From the above values we can say that alcohol, volatile acidity and sulphates have higher correlation with the qualtiy. We already observed that alcohol and sulphates have positive correlation with quality. Let’s have a look at volatile acidity vs quality.

Volatile Acidity vs Quality

Volatile Acidity has a strong negative correlation wrt wine quality.

Multivariate Analysis

In the previous section we observed what properties have direct effect on the quality of wines. Let’s have a look at how combinations of these factors affect the quality.

The above graph shows that wines with higher alcohol content and lower volatile acidity tend to have higher quality rating.

Good quality wines tend to have lower sulphates level. Based on the past two observations we can expect a graph of sulphates and volatile acidity to have good quality wines to be prevalent in the bottom left of the graph. Let’s have a look.

This graph stays true to our expectation. A lot of good quality wines lie in the bottom left of the graph.

Observations:

Final Plots and Summary

Plot 1: Volatile Acidity vs Qualtiy

This graph shows us a strong negative correlation between wine quality and volatile acidity. Better the wine quality, lower the volatile acidity in it.

Plot 2: Alcohol vs Quality

We observed that alcohol content has a strong postivie correlation with respect to quality. The following graph depicts that.

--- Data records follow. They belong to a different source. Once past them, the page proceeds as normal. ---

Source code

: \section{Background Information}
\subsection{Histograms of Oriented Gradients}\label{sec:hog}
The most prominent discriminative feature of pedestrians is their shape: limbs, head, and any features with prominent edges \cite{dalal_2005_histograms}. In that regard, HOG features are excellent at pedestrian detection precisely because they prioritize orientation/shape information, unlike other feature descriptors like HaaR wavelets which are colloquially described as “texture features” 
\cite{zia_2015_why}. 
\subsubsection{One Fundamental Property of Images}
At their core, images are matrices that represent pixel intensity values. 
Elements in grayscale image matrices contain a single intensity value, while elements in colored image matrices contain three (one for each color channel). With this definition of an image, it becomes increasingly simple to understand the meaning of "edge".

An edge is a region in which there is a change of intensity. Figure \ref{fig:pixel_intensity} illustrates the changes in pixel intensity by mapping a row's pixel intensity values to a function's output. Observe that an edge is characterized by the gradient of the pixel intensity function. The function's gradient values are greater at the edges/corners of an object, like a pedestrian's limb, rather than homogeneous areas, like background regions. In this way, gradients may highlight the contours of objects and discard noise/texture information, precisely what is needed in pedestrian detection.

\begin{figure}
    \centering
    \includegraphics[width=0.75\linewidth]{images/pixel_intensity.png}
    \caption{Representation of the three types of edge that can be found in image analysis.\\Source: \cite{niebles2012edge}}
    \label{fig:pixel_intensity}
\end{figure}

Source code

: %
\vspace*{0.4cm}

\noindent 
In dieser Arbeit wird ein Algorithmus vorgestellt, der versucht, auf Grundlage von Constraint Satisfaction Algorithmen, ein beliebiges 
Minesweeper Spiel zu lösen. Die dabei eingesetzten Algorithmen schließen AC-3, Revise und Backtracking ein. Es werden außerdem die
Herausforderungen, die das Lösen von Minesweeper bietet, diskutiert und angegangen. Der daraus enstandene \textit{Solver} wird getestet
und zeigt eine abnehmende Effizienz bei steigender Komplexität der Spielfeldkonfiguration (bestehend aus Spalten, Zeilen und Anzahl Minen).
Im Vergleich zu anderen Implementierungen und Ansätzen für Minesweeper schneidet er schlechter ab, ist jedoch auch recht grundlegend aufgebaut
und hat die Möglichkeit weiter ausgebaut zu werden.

Plot 3: Alcohol vs Volatile Acidity vs Quality

The above plots help us understand that Volatile acidity and alcohol are the major properties that affect the quality of a wine. There are other factors like density, pH level and sulphates that also affect wine quality to some extent.

Reflections:

We were able to figure some properties that might be affecting the quality of a wine. However our dataset only had 1599 different wines, which were produced in a certain region of Portugal, which is much less than the large number of wines that are available in the market. Therefore our analysis need not necessarily apply to wines made in other countries. We also need to understand that the dataset was created by fixed group of individuals and since the taste differs from person to person, the ratings provided by this fixed group of individuals need not necessarily apply to the entire populace.